Forage and Feast March

Spring has sprung and Dave Winnard has 3 new species for you to forage for this month!

Spring really has sprung! I have heard the first reports of Wheatears returning from Africa, birds are moving back to upland areas to breed, more plants are in flower and it’s starting to feel a bit warmer.

For the fruit-lovers, especially those who like plums, sloes and cherry plums, now is a good time to start finding out where they are growing near you. Many will be in flower now, with white fluffy flowers on trees and in hedgerows, to come back and forage for later in the year.

This month I have included three plants for you to seek out, one a tasty edible, one is a bit of a ‘look-a-like’ (judge for yourself) and one that any botanist should know despite also not being edible.

Wherever you explore this month, only ever pick and eat something from the wild if YOU are 100% sure that YOU know what it is. Use this blog as a guide to what to look for and then use a good reference book to confirm your finds. If in doubt, leave it out.

 

Daffodil (Narcissus pseudonarcissus)

 

I am including the Daffodil this month, as I have been asked if they are edible, which they are not. I think every budding botanist should at least search for the wild daffodil anyway, just make sure you do not eat it.

I will hold up my hands and admit that I am not a huge fan of Daffodils. I just do not like the intense yellow daffodils often found lining the streets. The true wild daffodil however, now that is something I can get behind. Less is more, and the daintier, less gaudy version is worth a wander into the woods to find.

Finding true Daffodils is becoming harder and generally they can only be found in certain woodlands. North Wales, Cumbria, parts of the North-west, including one or two of Manchester’s woodlands, Devon and along the Welsh border are some of the better places to find this plant. They usually prefer ancient woodland but over harvesting during the19th century and habitat loss are to blame for this little flowers decline in numbers.

Compared to the larger, cultivated varieties, the Wild Daffodil is shorter, growing to around 25-35cm. The Wild Daffodil is also paler, usually with a two-toned look to the flowers, where the ‘trumpet’ part of the flower is more yellow than the petals around it.

 

Spring Beauty (Claytonia perfoliata)

 

This weird and whacky edible species is not a true native, thought to have arrived here around 1794, it has quickly spread and colonised many parts of the UK.

This plant is really quite unique, the upper leaves form a bowl for the flower to sit in, so it appears as if the flower comes through the centre of the leaf. The basal leaves are long and stalked and the flowers are white with 5 petals. The way this plant grows is very unusual, making it easy to identify. It is a relatively short growing plant, growing to around ankle height or a bit taller.

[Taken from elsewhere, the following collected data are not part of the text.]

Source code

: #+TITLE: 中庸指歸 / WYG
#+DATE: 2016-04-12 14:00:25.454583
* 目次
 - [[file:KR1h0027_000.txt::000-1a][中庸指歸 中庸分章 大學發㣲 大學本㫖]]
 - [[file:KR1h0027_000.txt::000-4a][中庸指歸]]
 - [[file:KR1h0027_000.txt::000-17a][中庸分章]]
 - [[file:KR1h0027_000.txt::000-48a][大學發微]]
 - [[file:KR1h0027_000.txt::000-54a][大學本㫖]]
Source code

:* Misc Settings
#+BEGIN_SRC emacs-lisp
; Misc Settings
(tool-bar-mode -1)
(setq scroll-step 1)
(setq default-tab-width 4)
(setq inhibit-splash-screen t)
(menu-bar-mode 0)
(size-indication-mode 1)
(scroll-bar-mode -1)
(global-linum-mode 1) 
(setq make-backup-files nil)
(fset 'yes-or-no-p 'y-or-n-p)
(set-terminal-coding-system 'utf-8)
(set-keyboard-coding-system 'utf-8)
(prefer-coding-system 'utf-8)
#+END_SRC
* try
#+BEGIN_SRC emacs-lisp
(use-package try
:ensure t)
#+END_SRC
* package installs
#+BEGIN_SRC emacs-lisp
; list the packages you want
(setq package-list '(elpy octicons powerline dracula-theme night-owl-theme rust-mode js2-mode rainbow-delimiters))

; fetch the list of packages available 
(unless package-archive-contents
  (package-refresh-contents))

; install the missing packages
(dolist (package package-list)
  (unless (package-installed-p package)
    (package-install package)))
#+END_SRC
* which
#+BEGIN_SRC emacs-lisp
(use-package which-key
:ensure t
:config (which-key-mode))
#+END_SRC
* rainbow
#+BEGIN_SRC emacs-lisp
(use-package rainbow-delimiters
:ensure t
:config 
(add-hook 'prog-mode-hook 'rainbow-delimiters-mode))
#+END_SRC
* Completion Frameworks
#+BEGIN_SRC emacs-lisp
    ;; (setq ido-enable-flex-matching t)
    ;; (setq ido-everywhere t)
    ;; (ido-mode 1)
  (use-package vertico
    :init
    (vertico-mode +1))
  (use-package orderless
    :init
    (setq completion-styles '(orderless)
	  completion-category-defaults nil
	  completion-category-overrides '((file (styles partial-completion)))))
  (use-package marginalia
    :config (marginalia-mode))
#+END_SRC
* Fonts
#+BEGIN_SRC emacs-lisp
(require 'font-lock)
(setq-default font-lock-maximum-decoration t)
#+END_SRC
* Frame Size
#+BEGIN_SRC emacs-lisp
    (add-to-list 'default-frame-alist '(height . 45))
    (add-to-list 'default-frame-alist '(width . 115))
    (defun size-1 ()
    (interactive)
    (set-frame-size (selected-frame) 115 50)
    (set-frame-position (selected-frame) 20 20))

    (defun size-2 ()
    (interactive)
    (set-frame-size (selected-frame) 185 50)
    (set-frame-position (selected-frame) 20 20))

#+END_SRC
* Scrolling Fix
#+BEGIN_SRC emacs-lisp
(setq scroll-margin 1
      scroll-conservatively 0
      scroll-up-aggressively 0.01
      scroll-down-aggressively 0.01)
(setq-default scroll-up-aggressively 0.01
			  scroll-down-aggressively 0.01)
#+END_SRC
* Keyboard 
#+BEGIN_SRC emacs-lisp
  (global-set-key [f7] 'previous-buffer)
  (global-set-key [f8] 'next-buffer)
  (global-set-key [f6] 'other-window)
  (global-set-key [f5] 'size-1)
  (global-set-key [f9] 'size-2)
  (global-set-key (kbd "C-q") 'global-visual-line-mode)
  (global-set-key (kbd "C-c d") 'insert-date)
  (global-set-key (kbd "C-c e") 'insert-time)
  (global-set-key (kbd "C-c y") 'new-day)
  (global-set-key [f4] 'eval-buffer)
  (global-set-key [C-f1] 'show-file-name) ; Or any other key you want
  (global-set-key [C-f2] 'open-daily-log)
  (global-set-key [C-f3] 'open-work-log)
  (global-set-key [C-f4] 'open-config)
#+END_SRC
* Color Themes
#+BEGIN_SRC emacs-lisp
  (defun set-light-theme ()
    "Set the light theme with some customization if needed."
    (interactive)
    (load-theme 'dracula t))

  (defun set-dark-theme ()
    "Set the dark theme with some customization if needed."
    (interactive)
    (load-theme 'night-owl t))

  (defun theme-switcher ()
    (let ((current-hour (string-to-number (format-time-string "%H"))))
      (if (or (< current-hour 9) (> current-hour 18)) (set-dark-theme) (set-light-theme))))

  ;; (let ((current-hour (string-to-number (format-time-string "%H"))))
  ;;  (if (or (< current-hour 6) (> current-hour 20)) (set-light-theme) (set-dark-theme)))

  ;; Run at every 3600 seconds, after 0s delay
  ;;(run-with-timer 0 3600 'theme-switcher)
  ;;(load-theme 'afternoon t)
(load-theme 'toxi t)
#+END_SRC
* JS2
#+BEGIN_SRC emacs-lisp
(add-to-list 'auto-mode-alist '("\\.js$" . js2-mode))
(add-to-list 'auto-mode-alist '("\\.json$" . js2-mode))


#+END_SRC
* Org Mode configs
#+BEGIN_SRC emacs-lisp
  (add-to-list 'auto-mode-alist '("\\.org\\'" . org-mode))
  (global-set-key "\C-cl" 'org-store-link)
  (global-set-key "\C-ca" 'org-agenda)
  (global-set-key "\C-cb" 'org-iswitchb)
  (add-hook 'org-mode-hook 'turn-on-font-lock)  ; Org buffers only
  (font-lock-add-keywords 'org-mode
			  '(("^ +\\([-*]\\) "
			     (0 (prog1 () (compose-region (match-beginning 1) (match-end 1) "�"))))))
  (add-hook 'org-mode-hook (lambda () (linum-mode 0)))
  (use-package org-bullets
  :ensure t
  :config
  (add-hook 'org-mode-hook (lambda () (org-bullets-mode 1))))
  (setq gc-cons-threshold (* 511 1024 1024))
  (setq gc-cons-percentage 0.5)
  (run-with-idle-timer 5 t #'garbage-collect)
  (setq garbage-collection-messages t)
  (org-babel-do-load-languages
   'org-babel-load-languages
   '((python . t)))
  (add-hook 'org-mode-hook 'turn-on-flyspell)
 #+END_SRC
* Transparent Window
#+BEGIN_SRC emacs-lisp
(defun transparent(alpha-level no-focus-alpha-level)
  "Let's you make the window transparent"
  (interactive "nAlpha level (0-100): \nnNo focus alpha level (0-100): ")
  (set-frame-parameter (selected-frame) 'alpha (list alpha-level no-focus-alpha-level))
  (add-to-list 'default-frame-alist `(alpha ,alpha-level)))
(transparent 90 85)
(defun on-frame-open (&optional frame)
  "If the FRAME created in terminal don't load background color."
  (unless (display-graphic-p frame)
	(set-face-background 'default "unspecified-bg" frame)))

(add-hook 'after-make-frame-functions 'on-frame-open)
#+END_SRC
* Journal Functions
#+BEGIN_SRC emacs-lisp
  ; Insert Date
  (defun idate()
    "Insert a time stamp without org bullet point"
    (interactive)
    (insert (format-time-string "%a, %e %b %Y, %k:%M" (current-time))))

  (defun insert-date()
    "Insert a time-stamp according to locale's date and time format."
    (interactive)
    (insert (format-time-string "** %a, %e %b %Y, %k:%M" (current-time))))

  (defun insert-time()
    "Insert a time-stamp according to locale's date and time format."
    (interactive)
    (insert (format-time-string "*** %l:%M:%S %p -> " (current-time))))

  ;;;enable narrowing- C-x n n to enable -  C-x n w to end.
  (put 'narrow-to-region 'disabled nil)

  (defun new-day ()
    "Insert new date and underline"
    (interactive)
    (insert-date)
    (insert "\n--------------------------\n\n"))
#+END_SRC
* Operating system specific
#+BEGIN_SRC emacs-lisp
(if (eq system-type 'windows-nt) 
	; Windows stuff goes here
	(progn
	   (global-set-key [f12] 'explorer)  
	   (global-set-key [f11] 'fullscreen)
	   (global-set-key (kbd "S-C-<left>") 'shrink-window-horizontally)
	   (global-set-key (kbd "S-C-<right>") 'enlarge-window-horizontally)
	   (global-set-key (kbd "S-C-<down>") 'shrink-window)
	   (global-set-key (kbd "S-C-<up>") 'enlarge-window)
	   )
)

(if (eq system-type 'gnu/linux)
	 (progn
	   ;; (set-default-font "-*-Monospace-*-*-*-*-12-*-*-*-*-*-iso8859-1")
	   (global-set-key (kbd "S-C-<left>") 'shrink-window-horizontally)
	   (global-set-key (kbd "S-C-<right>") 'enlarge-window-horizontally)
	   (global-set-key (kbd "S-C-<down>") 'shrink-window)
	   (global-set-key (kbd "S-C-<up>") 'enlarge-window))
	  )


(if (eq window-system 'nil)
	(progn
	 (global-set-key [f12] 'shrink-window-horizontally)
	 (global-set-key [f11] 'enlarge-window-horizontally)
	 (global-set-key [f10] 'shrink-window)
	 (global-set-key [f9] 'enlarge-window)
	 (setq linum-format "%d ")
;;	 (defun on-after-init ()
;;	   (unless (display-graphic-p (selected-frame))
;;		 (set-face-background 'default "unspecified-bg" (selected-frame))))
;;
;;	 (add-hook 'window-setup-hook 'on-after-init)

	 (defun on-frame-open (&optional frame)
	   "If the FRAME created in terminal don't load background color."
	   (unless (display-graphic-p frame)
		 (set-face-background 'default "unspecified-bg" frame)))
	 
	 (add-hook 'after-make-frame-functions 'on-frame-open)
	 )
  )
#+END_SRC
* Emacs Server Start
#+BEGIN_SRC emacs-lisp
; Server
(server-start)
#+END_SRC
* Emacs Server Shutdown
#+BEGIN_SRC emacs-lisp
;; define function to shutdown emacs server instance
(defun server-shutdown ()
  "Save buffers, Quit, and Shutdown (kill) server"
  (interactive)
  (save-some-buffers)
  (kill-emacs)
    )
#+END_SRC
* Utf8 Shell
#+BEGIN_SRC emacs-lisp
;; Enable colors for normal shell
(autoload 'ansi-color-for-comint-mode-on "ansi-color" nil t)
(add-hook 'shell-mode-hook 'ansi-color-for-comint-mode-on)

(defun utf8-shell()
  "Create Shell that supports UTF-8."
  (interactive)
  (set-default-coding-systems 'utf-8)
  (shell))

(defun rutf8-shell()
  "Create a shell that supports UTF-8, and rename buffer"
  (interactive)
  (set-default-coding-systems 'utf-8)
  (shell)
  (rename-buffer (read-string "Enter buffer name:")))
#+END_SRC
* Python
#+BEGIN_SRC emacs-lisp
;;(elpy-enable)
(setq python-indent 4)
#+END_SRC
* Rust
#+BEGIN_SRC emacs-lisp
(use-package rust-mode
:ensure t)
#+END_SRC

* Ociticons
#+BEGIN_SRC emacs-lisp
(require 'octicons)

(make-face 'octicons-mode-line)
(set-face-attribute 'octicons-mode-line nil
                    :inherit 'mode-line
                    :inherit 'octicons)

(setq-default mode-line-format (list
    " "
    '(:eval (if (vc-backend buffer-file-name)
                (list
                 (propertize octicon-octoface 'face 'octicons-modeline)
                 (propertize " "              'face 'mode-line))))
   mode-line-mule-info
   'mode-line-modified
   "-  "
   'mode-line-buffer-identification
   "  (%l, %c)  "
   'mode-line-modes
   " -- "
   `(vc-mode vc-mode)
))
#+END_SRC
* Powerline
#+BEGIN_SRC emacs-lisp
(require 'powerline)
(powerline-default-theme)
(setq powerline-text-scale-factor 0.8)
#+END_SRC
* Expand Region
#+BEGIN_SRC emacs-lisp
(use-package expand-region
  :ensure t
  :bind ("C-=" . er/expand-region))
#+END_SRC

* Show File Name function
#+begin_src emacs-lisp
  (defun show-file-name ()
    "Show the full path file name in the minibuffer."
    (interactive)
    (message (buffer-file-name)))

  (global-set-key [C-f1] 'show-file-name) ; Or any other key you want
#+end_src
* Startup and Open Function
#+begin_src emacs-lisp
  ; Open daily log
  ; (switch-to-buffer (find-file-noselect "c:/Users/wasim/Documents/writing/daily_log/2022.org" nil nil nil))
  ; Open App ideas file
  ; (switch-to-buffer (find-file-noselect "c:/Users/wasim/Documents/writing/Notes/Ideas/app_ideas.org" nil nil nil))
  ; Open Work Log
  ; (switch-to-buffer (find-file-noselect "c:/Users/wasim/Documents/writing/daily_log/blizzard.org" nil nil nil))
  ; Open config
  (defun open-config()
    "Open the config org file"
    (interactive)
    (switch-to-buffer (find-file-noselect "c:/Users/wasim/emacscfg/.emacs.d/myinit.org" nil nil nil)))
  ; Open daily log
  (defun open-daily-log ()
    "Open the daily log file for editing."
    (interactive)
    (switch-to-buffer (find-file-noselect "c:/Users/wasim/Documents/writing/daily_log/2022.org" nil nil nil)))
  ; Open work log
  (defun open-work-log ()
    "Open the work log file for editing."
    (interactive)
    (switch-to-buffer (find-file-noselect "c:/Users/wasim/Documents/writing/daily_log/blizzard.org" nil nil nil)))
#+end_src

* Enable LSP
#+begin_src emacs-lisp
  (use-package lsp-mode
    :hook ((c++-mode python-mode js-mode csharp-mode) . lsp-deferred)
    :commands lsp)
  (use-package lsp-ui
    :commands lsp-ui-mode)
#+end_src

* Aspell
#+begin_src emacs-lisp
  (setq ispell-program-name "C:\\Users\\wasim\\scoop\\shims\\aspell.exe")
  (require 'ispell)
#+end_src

Spring Beauty is a common plant, well-established along coasts and dunes. It can also be found on sandy soil, on wastelands and gardens - I have even found it growing in the centre of Manchester.

The leaves are wonderfully succulent and again make a wonderful addition to a salad. I often eat them whilst walking along the coast and they really are something I look forward to in the spring.

This plant usually flowers between April-July but in recent years I have often seen them in flower in March. Naturally the leaves are out well before this, but if you are new to this species then you could wait until it flowers to confirm the ID.

As I have mentioned in earlier articles, when plants grow in urban, brownfield sites etc., always make sure the soil is not contaminated (there should be notices up).

 

Wood Spurge (Euphorbia amygdaloides) 

As most gardeners will be aware, the Euphorbia genus contains some plants that should not be handled too often (some shouldn’t be touched without gloves at all) and certainly should not be consumed.

A few years ago I knew of a couple near to Bristol who were very close to eating Wood Spurge as they were only looking at the flowers to ID the plant they had found, thinking it may have been the edible Spring Beauty (see above). The flowers are very different and the plant is around 80cm taller with totally different leaves, but I will include an identification so that everyone can familiarize themselves with it so as to avoid eating it.

Like many Euphorbias it is a pretty plant, but compared to the small Spring Beauty this is a tall plant, growing in some cases to around 80-100cm. The flowers are a citrus yellow-green colour atop a long stem which has very narrow matte green leaves that are often tinged purple/red.

A native species to old woodlands (usually slightly acid woods), Wood Spurge is a perennial which is more common in the south and becomes more scattered further north. The subspecies robbiae has been cultivated and is often planted in gardens and occurs as a garden escape in the wild. 

 

As usual only ever pick and eat something from the wild when YOU know 100% what it is and that it is safe to do so.